(Bloomberg) — The Federal Reserve’s preferred inflation gauges probably cooled in December to the slowest paces in more than a year, reinforcing a step down in the pace of interest-rate hikes but likely not enough for officials to discuss a pause.
Economists project a 5% annual increase in the personal consumption expenditures price index due Friday, and a 4.4% rise in the core metric, which excludes food and energy. Both would be the smallest advances since late 2021, and estimates for monthly changes also point to moderation compared with earlier last year.
Such figures would be consistent with forecasts that the Fed will further dial back the pace of interest-rate hikes to a quarter-point move at the conclusion of their two-day meeting on Feb. 1. But inflation remains well above their 2% goal and a still-tight labor market risks keeping it elevated.
“Their reaction function seems to have baked in slowing down interest-rate increases to a pace of 25 basis points per meeting going forward,” said Blerina Uruci, chief US economist at T. Rowe Price Associates. “The PCE number should not change that path much especially as it is coming at the back of a few months of cooler inflation data.”
Economists will also be watching the government’s initial estimate of fourth-quarter gross domestic product on Thursday, which also includes PCE price and other inflation metrics.
Fed officials last month boosted their core PCE estimate to end 2022 around 4.8%, up from a 4.5% projection in September. For that to materialize, the December figure would have to rise 0.38% month-over-month, compared to the median estimate of 0.3%, according to Bloomberg calculations.
Those assumptions have supported the Fed’s reasoning that interest rates will peak around 5.1% and stay there through 2023 — a prediction many economists and investors doubt will come to fruition. Another closely watched inflation gauge, the consumer price index, has been decelerating for months, and wage pressures are easing.
Policymakers acknowledge the progress, but contend that their work is far from over. Chair Jerome Powell and his colleagues are particularly concerned with inflation in the service sector excluding energy and housing — ranging from health care to getting a haircut — as wages are a big cost for these businesses.
“Even with the recent moderation, inflation remains high, and policy will need to be sufficiently restrictive for some time to make sure inflation returns to 2% on a sustained basis,” Fed Vice Chair Lael Brainard said last week.
Walmart (NYSE:) Inc., the largest private-sector employer in the US, said this week that it’s raising starting wages by 17% against a backdrop of high inflation and stiff competition for labor. Depending on the location, initial pay for new workers can range as high as $19.
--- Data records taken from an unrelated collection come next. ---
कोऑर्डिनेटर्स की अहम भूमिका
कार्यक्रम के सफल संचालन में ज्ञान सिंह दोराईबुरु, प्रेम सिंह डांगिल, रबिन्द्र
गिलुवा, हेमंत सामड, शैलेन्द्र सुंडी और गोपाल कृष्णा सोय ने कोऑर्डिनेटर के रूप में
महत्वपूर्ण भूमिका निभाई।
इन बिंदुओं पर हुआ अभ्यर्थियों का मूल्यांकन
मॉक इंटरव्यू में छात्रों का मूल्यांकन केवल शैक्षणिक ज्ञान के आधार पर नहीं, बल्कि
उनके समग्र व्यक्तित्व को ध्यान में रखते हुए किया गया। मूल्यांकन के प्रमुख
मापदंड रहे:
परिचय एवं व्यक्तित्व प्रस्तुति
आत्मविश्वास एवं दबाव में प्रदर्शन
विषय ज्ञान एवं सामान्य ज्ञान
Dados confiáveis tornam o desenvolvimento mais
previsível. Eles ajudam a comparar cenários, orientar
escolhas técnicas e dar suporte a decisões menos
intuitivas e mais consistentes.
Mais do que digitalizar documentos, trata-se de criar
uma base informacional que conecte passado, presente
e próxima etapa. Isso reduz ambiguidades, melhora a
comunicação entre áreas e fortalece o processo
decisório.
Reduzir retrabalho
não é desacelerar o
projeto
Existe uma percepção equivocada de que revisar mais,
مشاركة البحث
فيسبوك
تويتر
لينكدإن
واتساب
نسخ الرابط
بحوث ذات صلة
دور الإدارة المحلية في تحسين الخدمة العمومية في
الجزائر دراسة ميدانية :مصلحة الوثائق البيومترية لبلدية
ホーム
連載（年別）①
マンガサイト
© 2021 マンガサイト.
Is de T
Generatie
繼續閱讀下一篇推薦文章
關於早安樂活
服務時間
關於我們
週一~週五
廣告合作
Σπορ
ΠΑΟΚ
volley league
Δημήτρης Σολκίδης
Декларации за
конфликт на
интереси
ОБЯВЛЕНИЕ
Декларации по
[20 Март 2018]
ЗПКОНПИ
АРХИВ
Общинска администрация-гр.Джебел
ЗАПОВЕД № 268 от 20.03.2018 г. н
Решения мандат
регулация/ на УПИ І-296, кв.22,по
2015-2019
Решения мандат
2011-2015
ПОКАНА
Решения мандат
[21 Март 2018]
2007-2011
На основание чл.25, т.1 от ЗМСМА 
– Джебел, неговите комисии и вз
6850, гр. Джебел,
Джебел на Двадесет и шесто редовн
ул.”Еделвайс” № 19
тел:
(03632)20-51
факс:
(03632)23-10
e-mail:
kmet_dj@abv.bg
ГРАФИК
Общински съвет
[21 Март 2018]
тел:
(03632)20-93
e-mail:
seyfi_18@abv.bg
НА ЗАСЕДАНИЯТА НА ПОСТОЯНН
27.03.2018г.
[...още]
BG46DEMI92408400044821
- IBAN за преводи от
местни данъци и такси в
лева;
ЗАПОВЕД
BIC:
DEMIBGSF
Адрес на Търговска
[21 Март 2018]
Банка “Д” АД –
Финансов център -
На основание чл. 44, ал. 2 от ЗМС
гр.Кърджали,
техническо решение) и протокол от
What Bloomberg Economics Says…
“We think the Fed is justly skeptical of the view that the inflation threat is past. Core PCE excluding housing rents – the inflation measure the Fed watches most closely, according to Powell – is hovering around 4% and has shown few signs of moderation (in contrast to the analogous CPI measure).”
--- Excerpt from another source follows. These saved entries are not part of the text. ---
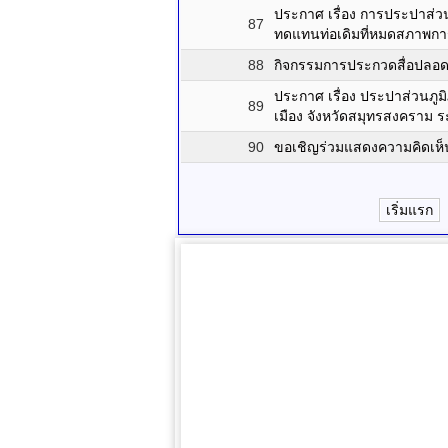
ประกาศ เรื่อง การประปาส่ว
87
ทดแทนท่อเดิมที่หมดสภาพการ
88
กิจกรรมการประกวดสื่อปลอดภ
ประกาศ เรื่อง ประปาส่วนภู
89
เมือง จังหวัดสมุทรสงคราม ระ
90
ขอเชิญร่วมแสดงความคิดเห็
เริ่มแรก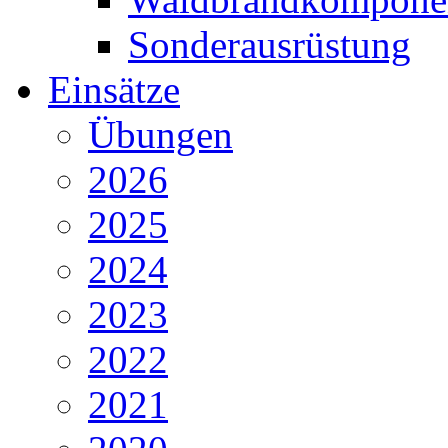
Sonderausrüstung
Einsätze
Übungen
2026
2025
2024
2023
2022
2021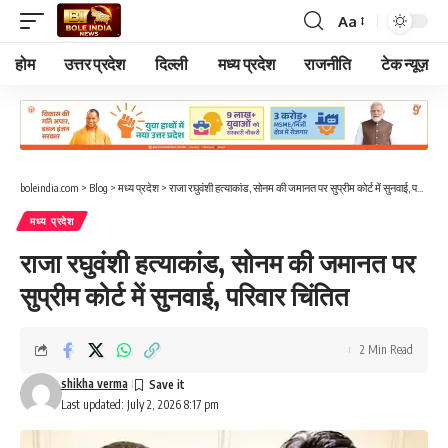
Aa
Font
Resizer
होम
उत्तर प्रदेश
दिल्ली
मध्य प्रदेश
राजनीति
टेक न्यूज़
boleindia.com
>
Blog
>
मध्य प्रदेश
>
राजा रघुवंशी हत्याकांड, सोनम की जमानत पर सुप्रीम कोर्ट में सुनवाई, परिवार चिंतित
मध्य प्रदेश
राजा रघुवंशी हत्याकांड, सोनम की जमानत पर
सुप्रीम कोर्ट में सुनवाई, परिवार चिंतित
2 Min Read
shikha verma
Last updated: July 2, 2026 8:17 pm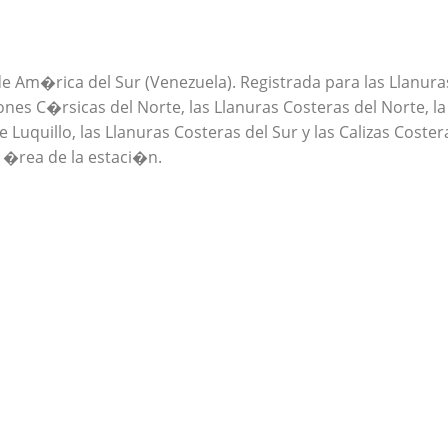
 de Am�rica del Sur (Venezuela). Registrada para las Llanuras
nes C�rsicas del Norte, las Llanuras Costeras del Norte, la C
de Luquillo, las Llanuras Costeras del Sur y las Calizas Cos
l �rea de la estaci�n.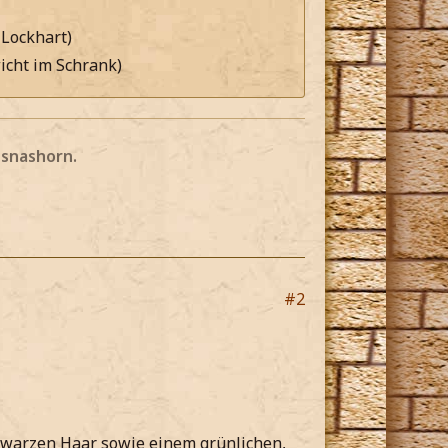
 Lockhart)
icht im Schrank)
nsnashorn.
#2
chwarzen Haar sowie einem grünlichen,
—Anna Wong, Eliza Winger and Niraj Shah, economists
To read the full note, click here
Economists are concerned that the Fed, partly due to basing policy on inflation forecasts that are too pessimistic, will hike rates so high — or keep them elevated for an extended period — to the point that it tips the US into recession. The upcoming GDP report is expected to show the economy grew at a slower pace at the end of the year, but still supported by robust consumer spending on services.
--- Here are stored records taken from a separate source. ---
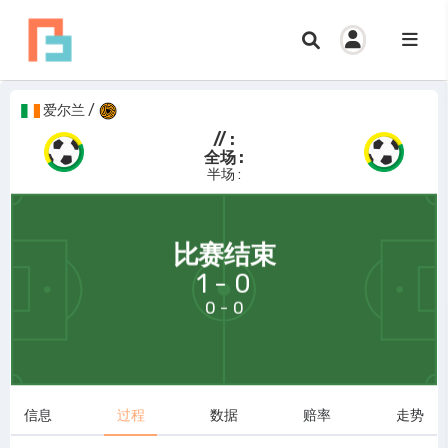
爱尔兰
/
// :
全场 :
半场 :
69:58
比赛结束
1 - 0
0 - 0
信息
过程
数据
赔率
走势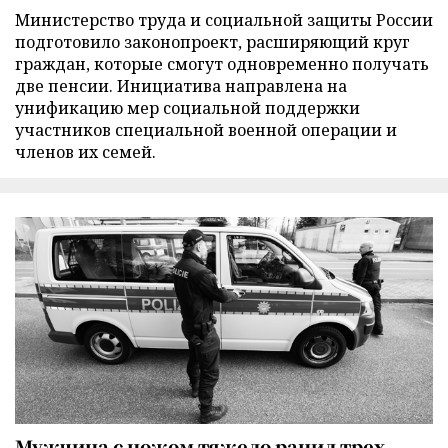
Министерство труда и социальной защиты России
подготовило законопроект, расширяющий круг
граждан, которые смогут одновременно получать
две пенсии. Инициатива направлена на
унификацию мер социальной поддержки
участников специальной военной операции и
членов их семей.
Мужчина с ножом тяжело ранил трех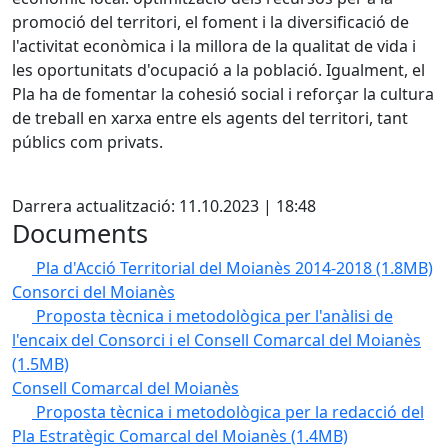
promoció del territori, el foment i la diversificació de
l'activitat econòmica i la millora de la qualitat de vida i
les oportunitats d'ocupació a la població. Igualment, el
Pla ha de fomentar la cohesió social i reforçar la cultura
de treball en xarxa entre els agents del territori, tant
públics com privats.
X
Darrera actualització: 11.10.2023 | 18:48
Documents
Pla d'Acció Territorial del Moianès 2014-2018
(1.8MB)
Consorci del Moianès
Proposta tècnica i metodològica per l'anàlisi de
l'encaix del Consorci i el Consell Comarcal del Moianès
(1.5MB)
Consell Comarcal del Moianès
Proposta tècnica i metodològica per la redacció del
Pla Estratègic Comarcal del Moianès
(1.4MB)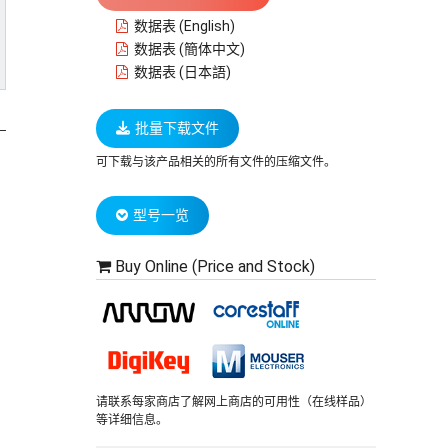
数据表 (English)
数据表 (簡体中文)
数据表 (日本語)
批量下载文件
可下载与该产品相关的所有文件的压缩文件。
型号一览
Buy Online (Price and Stock)
请联系每家商店了解网上商店的可用性（在线样品）
等详细信息。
Beyond that, the outlook is cloudier. Forecasters see GDP contracting in the second and third quarters as spending stagnates, business investment wanes and industrial production weakens, according to a Bloomberg survey of economists conducted earlier this month. That puts the odds of a recession over the next year at 65%.
Inflation is notoriously difficult to predict, and the Fed has been caught off guard in the past. Critics, and even several officials themselves, say the central bank moved too slowly with its hiking campaign last year, and messaging is key to keep market expectations in check.
“They don’t want to sound dovish because they don’t want financial conditions to ease too much so they need to keep up the tougher talk, but it’s also real because inflation could move back up,” said Luke Tilley, chief economist at Wilmington Trust Corp., who previously worked at the Philadelphia Fed.
So while the PCE data will likely reinforce that inflation is cooling, it’s too soon for the Fed to declare victory. Policymakers will insist they need to see more evidence that price gains are in fact ebbing before discussing pausing rate hikes, particularly in wage measures like the employment cost index and average hourly earnings to be released next week.
“If you want to prevent the forest fire, you need to make sure the embers of the campfire are fully extinguished. We are not there yet,” said Carl Riccadonna, chief US economist at BNP Paribas (OTC:). “So they may want to move forward more slowly, but they still want to continue hiking.”